Das erste – Gott anbeten – bedeutet auch, die Anbetung zu lernen, die wir gewöhnlich vergessen. Deshalb lade ich alle ein, die Schönheit der Anbetung zu entdecken und sie oft zu praktizieren. Und dann das zweite: die Bereitschaft, dem Nächsten zu dienen. Ich denke mit Bewunderung an die vielen Gemeinschaften und Gruppen junger Menschen, die sich auch im Sommer dem Dienst an den Kranken, den Armen und den behinderten Menschen widmen.
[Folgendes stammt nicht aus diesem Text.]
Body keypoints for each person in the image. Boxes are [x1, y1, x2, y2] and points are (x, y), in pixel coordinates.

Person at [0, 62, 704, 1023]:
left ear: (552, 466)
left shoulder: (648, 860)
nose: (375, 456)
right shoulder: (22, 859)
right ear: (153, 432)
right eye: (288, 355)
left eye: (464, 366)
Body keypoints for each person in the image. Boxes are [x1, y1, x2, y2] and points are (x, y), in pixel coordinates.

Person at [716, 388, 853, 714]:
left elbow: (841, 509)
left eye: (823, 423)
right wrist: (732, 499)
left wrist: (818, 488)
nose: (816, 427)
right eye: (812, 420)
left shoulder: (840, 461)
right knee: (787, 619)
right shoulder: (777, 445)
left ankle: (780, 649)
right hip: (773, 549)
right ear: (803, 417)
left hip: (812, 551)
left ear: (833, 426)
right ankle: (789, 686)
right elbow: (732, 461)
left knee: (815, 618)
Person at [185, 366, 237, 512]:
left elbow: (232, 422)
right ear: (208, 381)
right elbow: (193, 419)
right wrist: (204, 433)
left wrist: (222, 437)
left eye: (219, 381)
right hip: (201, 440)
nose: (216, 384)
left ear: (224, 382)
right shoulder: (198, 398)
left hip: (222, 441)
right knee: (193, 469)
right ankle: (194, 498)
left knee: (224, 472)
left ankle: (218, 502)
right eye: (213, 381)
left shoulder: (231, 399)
Um nach dem Geist des Evangeliums zu leben, muss es angesichts immer neuer Nöte, die sich in der Welt abzeichnen, Jünger Christi geben, die es verstehen, mit neuen Initiativen der Nächstenliebe darauf zu antworten. Und so offenbart sich das Evangelium durch die Anbetung Gottes und den Dienst am Nächsten – beides zusammen, Gott anbeten und dem Nächsten dienen – wirklich als das Feuer, das rettet, das die Welt verändert, ausgehend von der Verwandlung des Herzens eines jeden.
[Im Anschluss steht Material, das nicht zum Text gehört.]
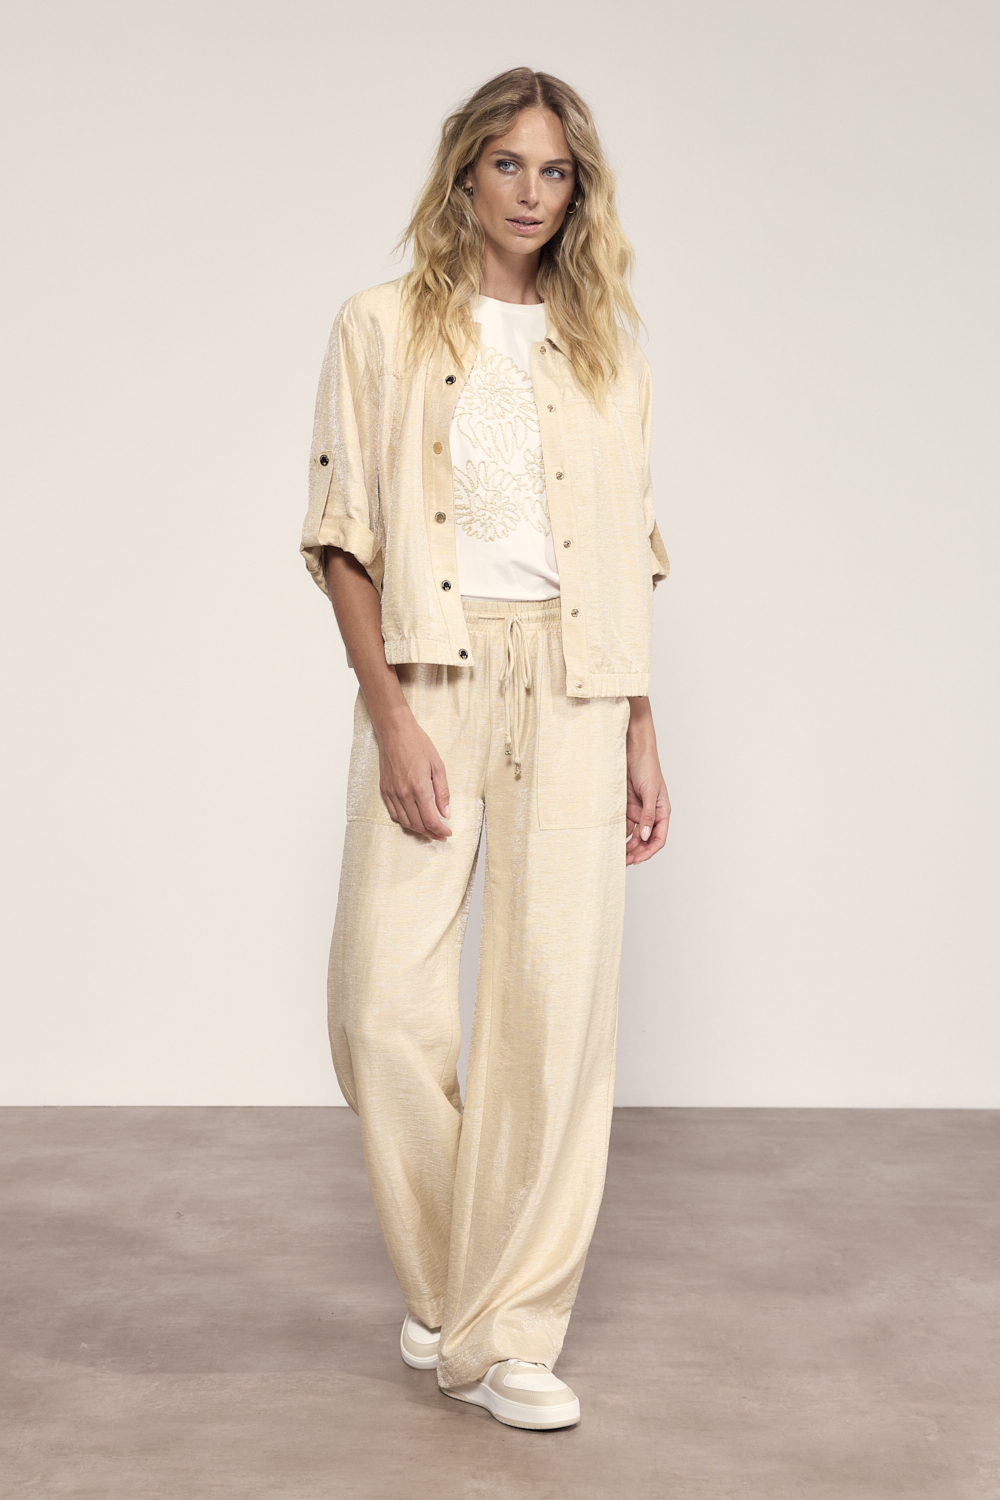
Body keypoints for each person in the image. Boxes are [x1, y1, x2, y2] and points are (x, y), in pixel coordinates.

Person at [300, 66, 671, 1431]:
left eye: (555, 170)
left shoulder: (605, 347)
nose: (531, 192)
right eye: (508, 164)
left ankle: (510, 1334)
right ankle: (463, 1286)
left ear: (579, 191)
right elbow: (343, 537)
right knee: (380, 1007)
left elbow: (630, 548)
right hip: (433, 671)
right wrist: (394, 712)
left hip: (579, 680)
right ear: (464, 172)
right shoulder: (379, 325)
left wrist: (641, 729)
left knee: (551, 1014)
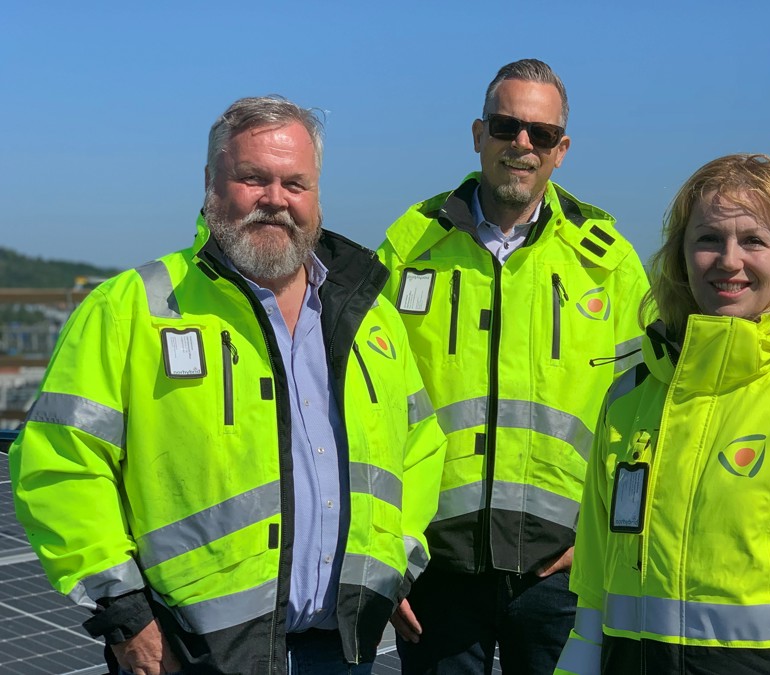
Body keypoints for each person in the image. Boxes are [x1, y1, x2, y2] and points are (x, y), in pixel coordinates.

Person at [9, 96, 447, 675]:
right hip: (187, 650)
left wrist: (391, 565)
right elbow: (61, 465)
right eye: (252, 178)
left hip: (338, 648)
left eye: (296, 183)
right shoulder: (133, 309)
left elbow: (419, 448)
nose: (276, 199)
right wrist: (123, 613)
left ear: (317, 194)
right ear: (211, 184)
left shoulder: (370, 316)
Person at [555, 153, 770, 675]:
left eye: (753, 240)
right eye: (708, 239)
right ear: (679, 256)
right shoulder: (627, 403)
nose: (729, 260)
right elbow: (592, 596)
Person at [376, 59, 650, 674]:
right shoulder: (408, 247)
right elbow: (366, 409)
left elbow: (648, 412)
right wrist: (382, 547)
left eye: (541, 134)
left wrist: (605, 537)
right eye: (506, 127)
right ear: (479, 135)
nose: (521, 145)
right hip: (436, 571)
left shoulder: (607, 261)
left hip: (563, 571)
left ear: (562, 149)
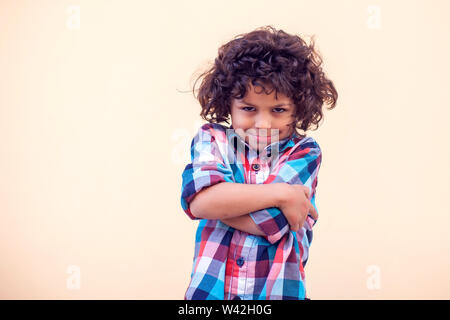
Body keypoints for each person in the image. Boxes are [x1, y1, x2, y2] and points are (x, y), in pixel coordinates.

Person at [180, 25, 337, 300]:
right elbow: (200, 203)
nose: (263, 124)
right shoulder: (211, 139)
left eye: (278, 110)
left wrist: (221, 200)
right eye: (249, 108)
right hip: (211, 295)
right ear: (228, 103)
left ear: (298, 108)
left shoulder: (304, 151)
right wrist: (280, 193)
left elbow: (274, 222)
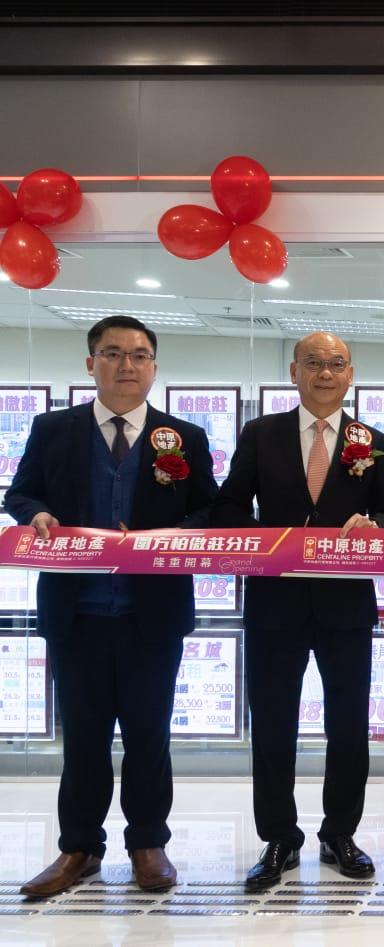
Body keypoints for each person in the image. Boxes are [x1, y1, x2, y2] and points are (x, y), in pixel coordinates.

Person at [4, 315, 217, 897]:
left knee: (149, 735)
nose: (127, 365)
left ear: (154, 367)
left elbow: (210, 508)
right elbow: (20, 492)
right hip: (76, 614)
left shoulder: (183, 436)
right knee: (84, 738)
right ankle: (79, 848)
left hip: (154, 615)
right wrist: (35, 514)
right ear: (90, 362)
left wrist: (177, 534)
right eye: (113, 353)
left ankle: (148, 844)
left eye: (140, 355)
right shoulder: (54, 429)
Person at [212, 332, 384, 891]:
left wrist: (374, 525)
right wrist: (272, 541)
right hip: (275, 603)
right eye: (313, 363)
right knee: (274, 725)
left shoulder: (373, 440)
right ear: (294, 372)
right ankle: (278, 838)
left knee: (349, 727)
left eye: (336, 364)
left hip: (346, 606)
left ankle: (340, 833)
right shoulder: (261, 433)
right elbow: (228, 507)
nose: (325, 373)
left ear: (351, 375)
In dieser Hinsicht versteht man auch das andere Wort Jesu, das im heutigen Abschnitt wiedergegeben wird und das auf den ersten Blick beunruhigend wirken kann: »Meint ihr, ich sei gekommen, um Frieden auf der Erde zu bringen? Nein, sage ich euch, sondern Spaltung« (Lk 12,51). Er ist gekommen, um »durch das Feuer zu trennen«. Was trennen? Das Gute vom Bösen, das Rechte vom Unrechten. In diesem Sinne ist er gekommen, das Leben seiner Jünger zu »spalten«, es in eine »Krise« zu bringen – aber auf heilsame Weise – und die oberflächlichen Illusionen derer zu zerbrechen, die glauben, sie könnten christliches Leben und Weltlichkeit, christliches Leben und Kompromisse aller Art, religiöse Praktiken und Haltungen, die gegen den Nächsten gerichtet sind, miteinander verbinden. Einige meinen, sie könnten die wahre Religiosität mit abergläubischen Praktiken verbinden: Wie viele angebliche Christen gehen zum Wahrsager oder zur Wahrsagerin, um sich die Hand lesen zu lassen! Und das ist Aberglaube, es kommt nicht von Gott.
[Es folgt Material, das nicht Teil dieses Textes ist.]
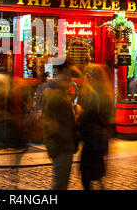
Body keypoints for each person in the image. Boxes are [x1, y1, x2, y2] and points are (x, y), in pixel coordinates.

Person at [42, 61, 78, 190]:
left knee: (61, 183)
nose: (71, 77)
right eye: (69, 72)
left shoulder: (60, 92)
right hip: (61, 146)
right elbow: (52, 124)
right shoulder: (56, 95)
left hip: (63, 145)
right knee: (60, 184)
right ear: (63, 72)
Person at [77, 64, 114, 190]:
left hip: (92, 136)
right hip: (98, 137)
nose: (88, 77)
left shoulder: (92, 92)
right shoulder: (106, 92)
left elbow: (87, 112)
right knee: (95, 169)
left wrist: (79, 118)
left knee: (87, 171)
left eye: (90, 74)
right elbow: (109, 116)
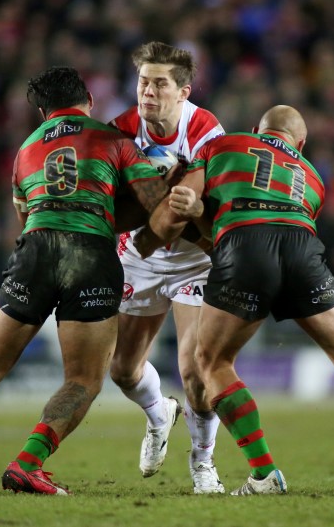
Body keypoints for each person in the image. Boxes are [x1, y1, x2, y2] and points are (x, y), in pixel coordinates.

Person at [134, 105, 334, 495]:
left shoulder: (226, 144)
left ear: (258, 129)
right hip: (302, 250)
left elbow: (211, 217)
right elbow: (283, 220)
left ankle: (264, 474)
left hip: (246, 246)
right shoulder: (313, 178)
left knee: (211, 361)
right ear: (301, 145)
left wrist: (156, 231)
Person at [0, 66, 172, 496]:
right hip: (90, 254)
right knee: (83, 378)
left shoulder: (25, 149)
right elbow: (158, 206)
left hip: (35, 249)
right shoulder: (111, 139)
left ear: (43, 112)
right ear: (89, 101)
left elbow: (24, 217)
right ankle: (29, 462)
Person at [109, 41, 227, 494]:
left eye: (160, 84)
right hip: (139, 256)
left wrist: (196, 206)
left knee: (198, 369)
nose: (148, 92)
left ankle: (203, 464)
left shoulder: (206, 131)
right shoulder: (120, 130)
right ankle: (160, 413)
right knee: (121, 369)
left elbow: (214, 207)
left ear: (183, 91)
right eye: (143, 82)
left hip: (193, 260)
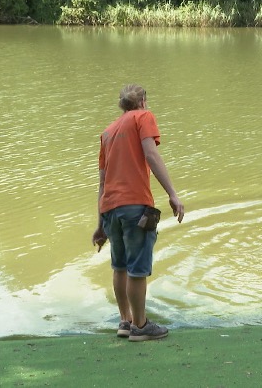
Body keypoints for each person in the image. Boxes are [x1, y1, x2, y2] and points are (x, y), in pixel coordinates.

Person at [91, 84, 184, 342]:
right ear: (143, 101)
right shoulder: (144, 117)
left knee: (119, 266)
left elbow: (102, 181)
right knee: (137, 268)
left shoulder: (107, 133)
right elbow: (151, 154)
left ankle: (126, 320)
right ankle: (141, 326)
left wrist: (100, 224)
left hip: (110, 209)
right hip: (135, 206)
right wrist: (173, 194)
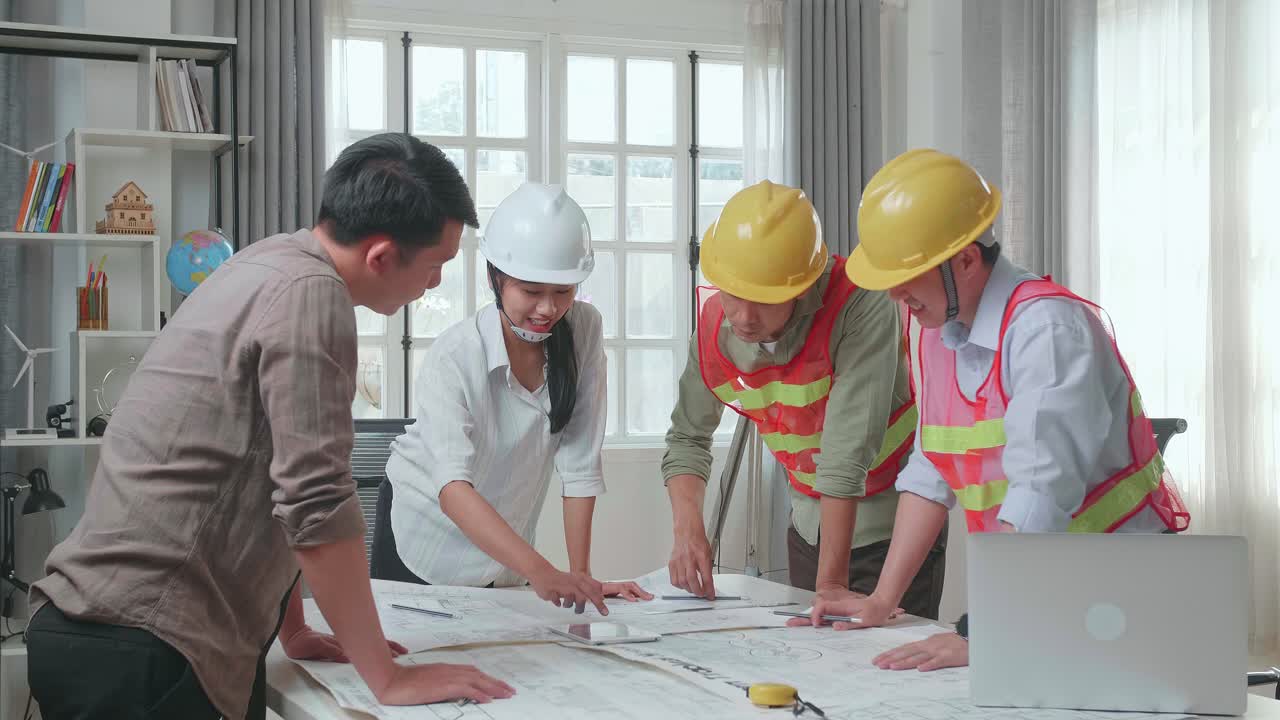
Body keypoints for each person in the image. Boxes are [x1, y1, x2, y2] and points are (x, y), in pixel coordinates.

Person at [24, 133, 515, 720]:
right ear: (382, 256)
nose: (434, 284)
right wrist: (386, 677)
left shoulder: (266, 262)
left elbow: (265, 471)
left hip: (99, 631)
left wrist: (295, 628)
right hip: (149, 646)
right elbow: (317, 500)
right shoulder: (314, 297)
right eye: (436, 266)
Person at [803, 148, 1190, 671]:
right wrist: (881, 600)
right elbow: (930, 471)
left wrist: (984, 632)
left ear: (965, 261)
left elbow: (1039, 497)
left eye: (907, 274)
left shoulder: (1047, 331)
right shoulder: (937, 331)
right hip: (1043, 589)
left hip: (1118, 593)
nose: (895, 294)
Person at [664, 180, 947, 617]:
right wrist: (688, 532)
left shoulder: (860, 303)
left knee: (889, 658)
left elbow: (845, 454)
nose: (744, 316)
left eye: (764, 299)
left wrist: (831, 584)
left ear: (801, 285)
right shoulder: (716, 327)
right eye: (734, 293)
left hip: (890, 534)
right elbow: (687, 437)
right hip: (807, 531)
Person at [374, 183, 651, 614]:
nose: (548, 309)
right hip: (424, 538)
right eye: (531, 291)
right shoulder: (455, 355)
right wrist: (542, 571)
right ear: (495, 278)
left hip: (506, 550)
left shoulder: (583, 329)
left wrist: (581, 579)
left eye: (563, 291)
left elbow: (579, 461)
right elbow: (452, 487)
Es geht darum, nicht heuchlerisch zu leben, sondern bereit zu sein, den Preis für konsequente Entscheidungen zu zahlen – nach dieser Haltung muss jeder von uns im Leben streben: Konsequenz –, den Preis dafür zu zahlen, konsequent nach dem Evangelium zu leben. Konsequent nach dem Evangelium leben. Denn es ist gut, sich als Christ zu bezeichnen, vor allem aber muss man in den konkreten Situationen Christ sein und das Evangelium bezeugen, das im Wesentlichen die Liebe zu Gott und zu unseren Brüdern und Schwestern ist. Möge die allerseligste Jungfrau Maria uns helfen, unser Herz durch das von Jesus gebrachte Feuer läutern zu lassen, um es mit unserem Leben zu verbreiten, durch entschlossene und mutige Entscheidungen.
Nach dem Angelus:
Liebe Brüder und Schwestern!
Herzlich begrüße ich euch alle, die Gläubigen aus Rom und die Pilger, die aus Italien und verschiedenen Ländern gekommen sind. Insbesondere begrüße ich die Gruppe »Divino Amore« aus Kanada, die Pfadfinder aus Rio de Loba in Portugal und die polnischen Gläubigen. Ich wünsche euch allen einen schönen Sonntag. Bitte vergesst nicht, für mich zu beten. Gesegnete Mahlzeit und auf Wiedersehen!